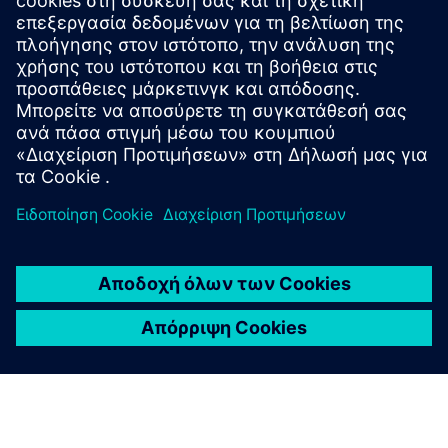
smartengine by wtec is an IP-based low-voltage lighting &
multisensor system that creates a real-time digital
backbone for buildings. It enables occupancy-driven energy
optimization, best-in-class lighting control, RTLS, plus
seam...
Μάθετε περισσότερα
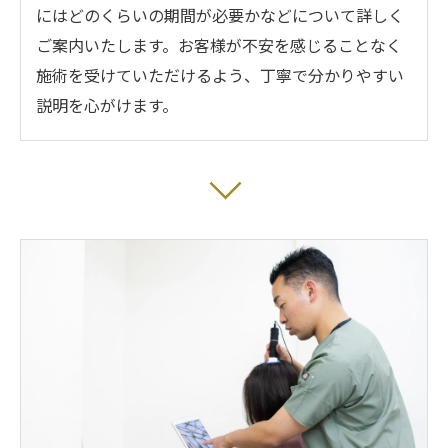
にはどのくらいの期間が必要かなどについて詳しく
ご案内いたします。お客様が不安を感じることなく
施術を受けていただけるよう、丁寧で分かりやすい
説明を心がけます。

══════

* Work order:
Only the pictures are to be left out; repeat all other material exactly.

* Answer:
smartengine by wtec is an IP-based low-voltage lighting &
multisensor system that creates a real-time digital
backbone for buildings. It enables occupancy-driven energy
optimization, best-in-class lighting control, RTLS, plus
seam...
Μάθετε περισσότερα
にはどのくらいの期間が必要かなどについて詳しく
ご案内いたします。お客様が不安を感じることなく
施術を受けていただけるよう、丁寧で分かりやすい
説明を心がけます。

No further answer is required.